*** The data Section Begins ***

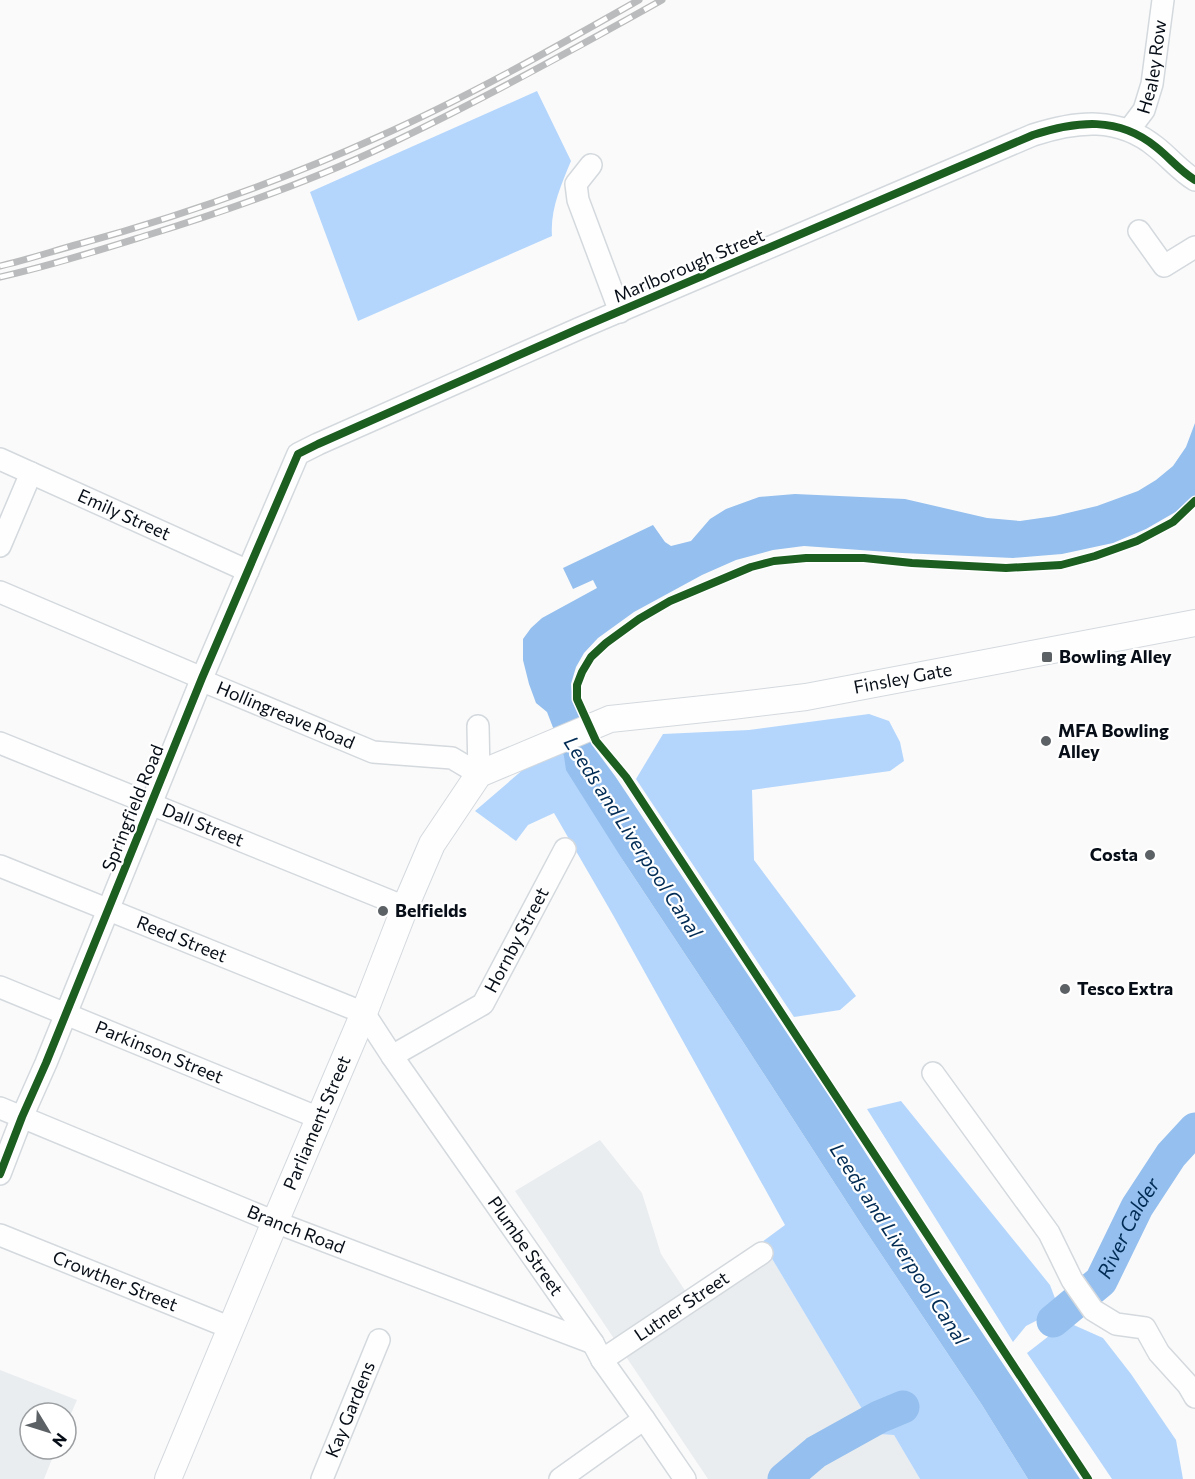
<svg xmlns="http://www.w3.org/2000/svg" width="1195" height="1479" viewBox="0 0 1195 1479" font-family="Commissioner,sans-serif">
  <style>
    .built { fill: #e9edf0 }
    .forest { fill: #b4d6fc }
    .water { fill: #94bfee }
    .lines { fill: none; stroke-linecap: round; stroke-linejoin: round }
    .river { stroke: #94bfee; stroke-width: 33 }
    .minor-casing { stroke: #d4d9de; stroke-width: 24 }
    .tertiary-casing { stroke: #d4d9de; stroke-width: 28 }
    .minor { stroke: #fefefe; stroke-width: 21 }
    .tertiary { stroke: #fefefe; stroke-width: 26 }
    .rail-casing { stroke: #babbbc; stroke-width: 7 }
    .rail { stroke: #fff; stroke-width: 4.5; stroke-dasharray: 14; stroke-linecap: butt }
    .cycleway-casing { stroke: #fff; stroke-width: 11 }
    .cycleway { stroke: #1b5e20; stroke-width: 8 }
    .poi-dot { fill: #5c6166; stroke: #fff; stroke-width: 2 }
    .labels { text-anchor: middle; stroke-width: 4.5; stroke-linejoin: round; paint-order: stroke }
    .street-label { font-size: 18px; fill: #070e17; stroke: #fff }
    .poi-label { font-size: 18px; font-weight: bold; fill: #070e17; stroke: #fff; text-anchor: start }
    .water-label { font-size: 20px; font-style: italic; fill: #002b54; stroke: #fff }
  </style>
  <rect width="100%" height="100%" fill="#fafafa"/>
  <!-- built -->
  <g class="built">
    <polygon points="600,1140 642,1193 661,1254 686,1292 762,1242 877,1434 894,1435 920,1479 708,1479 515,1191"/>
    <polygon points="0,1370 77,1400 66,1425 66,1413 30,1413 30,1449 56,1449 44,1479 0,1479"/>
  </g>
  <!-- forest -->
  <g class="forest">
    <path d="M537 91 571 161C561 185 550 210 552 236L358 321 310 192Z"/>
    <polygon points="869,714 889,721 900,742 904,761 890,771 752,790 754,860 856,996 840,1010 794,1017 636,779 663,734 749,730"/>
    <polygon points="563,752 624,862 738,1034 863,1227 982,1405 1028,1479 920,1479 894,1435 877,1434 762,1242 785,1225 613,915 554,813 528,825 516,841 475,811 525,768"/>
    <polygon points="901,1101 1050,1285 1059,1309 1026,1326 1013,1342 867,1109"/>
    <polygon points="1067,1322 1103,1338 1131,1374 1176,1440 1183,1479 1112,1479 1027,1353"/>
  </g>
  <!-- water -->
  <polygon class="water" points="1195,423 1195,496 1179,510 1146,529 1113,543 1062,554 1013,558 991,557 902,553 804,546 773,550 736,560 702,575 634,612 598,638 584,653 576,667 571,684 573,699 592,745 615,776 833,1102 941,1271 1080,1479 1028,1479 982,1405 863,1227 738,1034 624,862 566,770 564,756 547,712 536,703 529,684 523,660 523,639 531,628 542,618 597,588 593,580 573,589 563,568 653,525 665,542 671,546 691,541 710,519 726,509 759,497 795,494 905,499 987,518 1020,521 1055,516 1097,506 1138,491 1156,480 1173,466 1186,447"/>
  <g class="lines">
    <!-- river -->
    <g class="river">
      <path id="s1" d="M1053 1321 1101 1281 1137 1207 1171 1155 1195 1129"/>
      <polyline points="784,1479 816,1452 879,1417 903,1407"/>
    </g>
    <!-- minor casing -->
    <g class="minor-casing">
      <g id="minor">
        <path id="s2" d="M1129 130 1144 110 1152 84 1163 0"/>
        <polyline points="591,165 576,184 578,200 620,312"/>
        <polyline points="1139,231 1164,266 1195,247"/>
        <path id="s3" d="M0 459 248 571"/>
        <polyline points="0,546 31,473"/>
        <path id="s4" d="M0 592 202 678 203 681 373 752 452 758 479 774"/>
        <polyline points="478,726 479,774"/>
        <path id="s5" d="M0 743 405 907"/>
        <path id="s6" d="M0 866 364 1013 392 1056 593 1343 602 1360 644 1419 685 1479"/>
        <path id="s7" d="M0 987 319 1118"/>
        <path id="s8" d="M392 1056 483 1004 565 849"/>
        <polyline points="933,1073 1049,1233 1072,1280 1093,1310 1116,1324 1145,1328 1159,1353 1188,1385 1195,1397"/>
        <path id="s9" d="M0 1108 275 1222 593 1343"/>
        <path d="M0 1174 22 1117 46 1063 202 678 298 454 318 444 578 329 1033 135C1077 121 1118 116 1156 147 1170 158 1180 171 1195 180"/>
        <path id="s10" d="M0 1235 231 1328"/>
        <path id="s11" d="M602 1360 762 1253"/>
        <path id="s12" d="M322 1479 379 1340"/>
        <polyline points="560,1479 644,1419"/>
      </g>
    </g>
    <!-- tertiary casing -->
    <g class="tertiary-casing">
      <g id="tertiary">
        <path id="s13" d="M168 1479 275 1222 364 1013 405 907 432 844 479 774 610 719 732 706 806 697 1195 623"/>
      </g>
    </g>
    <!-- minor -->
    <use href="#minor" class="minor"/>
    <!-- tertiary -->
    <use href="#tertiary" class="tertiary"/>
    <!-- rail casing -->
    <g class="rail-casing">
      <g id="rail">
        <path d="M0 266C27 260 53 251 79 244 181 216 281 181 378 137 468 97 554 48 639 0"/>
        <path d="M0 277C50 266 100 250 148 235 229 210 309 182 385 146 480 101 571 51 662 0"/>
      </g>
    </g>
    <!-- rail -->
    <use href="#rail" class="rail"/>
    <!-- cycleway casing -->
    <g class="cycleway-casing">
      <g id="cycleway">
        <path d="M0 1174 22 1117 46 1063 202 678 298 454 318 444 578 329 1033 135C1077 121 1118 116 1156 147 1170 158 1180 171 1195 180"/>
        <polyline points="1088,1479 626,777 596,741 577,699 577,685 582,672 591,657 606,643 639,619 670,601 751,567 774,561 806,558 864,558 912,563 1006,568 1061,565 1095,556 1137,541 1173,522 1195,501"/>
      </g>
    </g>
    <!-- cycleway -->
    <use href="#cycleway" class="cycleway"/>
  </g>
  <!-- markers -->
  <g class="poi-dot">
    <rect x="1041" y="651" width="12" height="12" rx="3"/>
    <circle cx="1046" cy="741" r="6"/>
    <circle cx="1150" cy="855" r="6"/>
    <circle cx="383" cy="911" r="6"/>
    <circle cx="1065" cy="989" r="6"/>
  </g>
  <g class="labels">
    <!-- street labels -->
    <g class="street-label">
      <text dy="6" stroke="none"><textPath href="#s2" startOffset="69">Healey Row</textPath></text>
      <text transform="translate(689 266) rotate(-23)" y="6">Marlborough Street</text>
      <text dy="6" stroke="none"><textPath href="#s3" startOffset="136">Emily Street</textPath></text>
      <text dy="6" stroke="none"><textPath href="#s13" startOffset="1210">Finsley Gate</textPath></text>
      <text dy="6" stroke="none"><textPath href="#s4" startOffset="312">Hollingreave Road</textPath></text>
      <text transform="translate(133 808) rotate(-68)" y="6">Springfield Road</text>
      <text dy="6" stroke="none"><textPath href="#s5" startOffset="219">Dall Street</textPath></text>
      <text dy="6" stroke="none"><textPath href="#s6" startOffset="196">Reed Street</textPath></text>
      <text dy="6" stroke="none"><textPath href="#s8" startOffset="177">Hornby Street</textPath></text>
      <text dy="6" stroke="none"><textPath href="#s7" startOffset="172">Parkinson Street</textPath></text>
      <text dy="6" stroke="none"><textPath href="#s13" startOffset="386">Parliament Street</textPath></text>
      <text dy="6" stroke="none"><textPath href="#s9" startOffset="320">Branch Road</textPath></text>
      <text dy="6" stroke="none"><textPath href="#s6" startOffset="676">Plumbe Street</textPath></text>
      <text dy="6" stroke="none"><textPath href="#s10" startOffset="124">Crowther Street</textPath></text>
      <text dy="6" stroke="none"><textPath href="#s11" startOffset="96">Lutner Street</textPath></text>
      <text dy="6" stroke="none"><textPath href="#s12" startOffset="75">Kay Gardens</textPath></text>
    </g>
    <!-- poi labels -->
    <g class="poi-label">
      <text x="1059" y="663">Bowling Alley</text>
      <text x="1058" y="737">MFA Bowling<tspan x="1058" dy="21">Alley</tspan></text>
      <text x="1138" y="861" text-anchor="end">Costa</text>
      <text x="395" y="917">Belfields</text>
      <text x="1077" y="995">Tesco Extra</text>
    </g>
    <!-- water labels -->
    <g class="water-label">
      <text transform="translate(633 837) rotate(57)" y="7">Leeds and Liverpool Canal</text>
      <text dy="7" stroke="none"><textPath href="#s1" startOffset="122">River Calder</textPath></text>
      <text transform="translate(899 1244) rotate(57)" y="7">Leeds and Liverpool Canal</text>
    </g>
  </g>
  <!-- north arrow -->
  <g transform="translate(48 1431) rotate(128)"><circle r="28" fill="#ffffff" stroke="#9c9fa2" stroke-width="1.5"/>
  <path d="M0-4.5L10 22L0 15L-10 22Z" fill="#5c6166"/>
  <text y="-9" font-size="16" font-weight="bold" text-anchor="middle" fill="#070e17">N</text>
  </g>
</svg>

*** The data Section Ends ***
*** The data Section Begins ***

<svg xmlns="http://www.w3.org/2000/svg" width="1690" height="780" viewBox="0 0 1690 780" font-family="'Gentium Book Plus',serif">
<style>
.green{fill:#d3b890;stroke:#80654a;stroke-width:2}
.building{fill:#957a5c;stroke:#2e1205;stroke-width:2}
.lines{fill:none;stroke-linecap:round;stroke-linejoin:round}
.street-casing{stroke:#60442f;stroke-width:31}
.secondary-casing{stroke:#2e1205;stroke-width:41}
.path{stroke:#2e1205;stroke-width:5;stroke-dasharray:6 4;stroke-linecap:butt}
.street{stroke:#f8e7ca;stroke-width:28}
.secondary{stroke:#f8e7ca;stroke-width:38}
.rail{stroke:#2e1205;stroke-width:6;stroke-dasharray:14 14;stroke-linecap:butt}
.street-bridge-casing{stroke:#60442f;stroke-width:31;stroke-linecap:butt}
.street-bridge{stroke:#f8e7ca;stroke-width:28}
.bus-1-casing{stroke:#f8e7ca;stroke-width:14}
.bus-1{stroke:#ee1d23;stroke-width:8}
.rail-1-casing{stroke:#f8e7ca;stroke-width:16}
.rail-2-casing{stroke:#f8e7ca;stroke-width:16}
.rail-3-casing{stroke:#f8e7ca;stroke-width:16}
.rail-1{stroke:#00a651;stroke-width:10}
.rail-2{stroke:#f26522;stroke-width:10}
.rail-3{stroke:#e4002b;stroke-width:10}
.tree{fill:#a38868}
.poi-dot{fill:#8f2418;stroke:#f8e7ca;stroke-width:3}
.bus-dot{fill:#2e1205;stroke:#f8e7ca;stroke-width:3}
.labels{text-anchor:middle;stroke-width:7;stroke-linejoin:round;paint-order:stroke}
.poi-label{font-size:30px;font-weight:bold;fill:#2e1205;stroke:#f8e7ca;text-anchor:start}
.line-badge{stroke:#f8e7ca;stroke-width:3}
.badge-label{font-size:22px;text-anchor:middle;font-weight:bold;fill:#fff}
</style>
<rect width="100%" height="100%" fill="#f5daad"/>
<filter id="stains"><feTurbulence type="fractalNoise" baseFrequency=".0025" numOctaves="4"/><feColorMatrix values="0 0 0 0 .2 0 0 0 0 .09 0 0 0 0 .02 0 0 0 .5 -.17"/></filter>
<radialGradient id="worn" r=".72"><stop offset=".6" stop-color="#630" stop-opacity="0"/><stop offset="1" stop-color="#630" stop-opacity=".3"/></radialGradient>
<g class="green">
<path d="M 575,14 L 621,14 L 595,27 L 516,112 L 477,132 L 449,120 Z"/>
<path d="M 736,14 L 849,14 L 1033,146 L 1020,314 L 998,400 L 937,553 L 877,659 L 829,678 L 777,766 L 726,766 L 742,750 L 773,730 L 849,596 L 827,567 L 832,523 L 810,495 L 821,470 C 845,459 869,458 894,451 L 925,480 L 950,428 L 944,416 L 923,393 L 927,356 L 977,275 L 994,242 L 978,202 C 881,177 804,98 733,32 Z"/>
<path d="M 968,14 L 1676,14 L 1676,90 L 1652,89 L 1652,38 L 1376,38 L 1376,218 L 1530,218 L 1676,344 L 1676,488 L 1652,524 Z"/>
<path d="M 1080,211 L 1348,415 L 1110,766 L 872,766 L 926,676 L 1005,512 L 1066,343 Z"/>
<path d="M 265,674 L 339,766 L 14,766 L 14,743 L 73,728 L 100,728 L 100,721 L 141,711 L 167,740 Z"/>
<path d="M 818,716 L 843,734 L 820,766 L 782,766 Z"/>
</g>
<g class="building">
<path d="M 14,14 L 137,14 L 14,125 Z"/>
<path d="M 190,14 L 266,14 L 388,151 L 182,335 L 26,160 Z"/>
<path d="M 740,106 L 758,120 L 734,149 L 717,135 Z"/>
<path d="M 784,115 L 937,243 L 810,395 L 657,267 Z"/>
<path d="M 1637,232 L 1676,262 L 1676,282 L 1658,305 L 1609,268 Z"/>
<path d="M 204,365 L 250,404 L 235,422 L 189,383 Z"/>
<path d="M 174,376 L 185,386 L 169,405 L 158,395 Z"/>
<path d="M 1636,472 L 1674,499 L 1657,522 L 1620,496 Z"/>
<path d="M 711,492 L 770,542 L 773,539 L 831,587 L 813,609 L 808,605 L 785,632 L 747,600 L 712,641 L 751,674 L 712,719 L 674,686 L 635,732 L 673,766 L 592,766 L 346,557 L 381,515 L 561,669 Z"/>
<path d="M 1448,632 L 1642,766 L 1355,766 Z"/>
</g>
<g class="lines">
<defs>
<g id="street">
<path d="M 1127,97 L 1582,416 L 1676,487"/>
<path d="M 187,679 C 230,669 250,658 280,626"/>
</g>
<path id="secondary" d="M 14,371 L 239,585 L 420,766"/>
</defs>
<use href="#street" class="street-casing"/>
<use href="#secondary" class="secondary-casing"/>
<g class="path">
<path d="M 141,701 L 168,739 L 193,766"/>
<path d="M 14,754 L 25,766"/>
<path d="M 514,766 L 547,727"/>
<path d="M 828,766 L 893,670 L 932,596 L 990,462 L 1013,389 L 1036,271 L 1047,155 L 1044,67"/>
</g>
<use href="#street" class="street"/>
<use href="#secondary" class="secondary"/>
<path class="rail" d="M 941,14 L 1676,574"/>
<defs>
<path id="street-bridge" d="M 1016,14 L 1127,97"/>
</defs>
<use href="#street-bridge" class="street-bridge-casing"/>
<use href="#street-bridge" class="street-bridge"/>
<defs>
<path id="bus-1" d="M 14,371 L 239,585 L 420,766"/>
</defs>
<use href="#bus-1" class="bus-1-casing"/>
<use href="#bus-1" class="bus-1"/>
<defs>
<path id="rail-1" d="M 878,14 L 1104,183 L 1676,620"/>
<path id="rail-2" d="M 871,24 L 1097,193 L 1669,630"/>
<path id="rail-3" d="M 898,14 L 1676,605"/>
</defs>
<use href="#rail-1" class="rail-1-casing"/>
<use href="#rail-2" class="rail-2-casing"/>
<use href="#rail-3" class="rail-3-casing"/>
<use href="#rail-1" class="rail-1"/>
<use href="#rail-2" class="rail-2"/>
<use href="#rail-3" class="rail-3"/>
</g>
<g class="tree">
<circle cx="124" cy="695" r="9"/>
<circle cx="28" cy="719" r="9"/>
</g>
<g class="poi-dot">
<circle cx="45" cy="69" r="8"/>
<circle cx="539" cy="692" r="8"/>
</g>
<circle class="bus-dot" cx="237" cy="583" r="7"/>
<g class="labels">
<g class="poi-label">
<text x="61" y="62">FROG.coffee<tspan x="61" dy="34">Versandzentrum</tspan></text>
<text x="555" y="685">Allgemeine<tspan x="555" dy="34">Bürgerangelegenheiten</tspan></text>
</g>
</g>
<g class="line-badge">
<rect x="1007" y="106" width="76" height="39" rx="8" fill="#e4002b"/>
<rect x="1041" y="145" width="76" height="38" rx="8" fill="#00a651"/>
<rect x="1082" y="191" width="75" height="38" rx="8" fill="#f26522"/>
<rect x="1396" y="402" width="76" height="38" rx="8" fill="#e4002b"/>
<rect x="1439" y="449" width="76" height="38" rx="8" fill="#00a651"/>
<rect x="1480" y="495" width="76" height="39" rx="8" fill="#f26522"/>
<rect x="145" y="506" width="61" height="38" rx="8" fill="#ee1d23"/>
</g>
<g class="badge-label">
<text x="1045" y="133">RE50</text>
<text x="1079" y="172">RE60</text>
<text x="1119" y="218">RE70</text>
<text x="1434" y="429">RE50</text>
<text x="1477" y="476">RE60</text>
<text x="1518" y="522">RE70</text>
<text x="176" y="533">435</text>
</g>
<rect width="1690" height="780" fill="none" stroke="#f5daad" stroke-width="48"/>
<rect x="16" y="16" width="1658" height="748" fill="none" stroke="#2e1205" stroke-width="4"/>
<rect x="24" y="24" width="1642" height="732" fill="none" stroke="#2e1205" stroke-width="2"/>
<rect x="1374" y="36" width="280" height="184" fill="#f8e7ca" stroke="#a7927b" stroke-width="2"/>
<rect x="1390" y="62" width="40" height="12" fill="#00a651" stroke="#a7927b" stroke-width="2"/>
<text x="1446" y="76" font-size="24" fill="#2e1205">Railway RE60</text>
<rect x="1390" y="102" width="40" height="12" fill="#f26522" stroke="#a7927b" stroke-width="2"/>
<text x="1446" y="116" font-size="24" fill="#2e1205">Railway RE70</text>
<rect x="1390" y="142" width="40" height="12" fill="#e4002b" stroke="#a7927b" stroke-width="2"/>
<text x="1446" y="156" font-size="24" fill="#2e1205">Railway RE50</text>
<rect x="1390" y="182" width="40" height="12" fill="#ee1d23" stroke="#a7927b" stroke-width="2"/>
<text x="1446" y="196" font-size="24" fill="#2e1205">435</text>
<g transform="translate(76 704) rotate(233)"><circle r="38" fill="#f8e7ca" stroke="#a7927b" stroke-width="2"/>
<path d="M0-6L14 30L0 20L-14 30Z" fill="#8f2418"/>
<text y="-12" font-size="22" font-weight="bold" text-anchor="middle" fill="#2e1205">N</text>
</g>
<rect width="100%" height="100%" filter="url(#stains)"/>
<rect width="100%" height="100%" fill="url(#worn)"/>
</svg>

*** The data Section Ends ***

Repeat, character for character, the lines of the material above from the line with "#94bfee; stroke-width: 33" through the line with "middle; stroke-width: 4.5;".

**Exercise result**
    .river { stroke: #94bfee; stroke-width: 33 }
    .minor-casing { stroke: #d4d9de; stroke-width: 24 }
    .tertiary-casing { stroke: #d4d9de; stroke-width: 28 }
    .minor { stroke: #fefefe; stroke-width: 21 }
    .tertiary { stroke: #fefefe; stroke-width: 26 }
    .rail-casing { stroke: #babbbc; stroke-width: 7 }
    .rail { stroke: #fff; stroke-width: 4.5; stroke-dasharray: 14; stroke-linecap: butt }
    .cycleway-casing { stroke: #fff; stroke-width: 11 }
    .cycleway { stroke: #1b5e20; stroke-width: 8 }
    .poi-dot { fill: #5c6166; stroke: #fff; stroke-width: 2 }
    .labels { text-anchor: middle; stroke-width: 4.5; stroke-linejoin: round; paint-order: stroke }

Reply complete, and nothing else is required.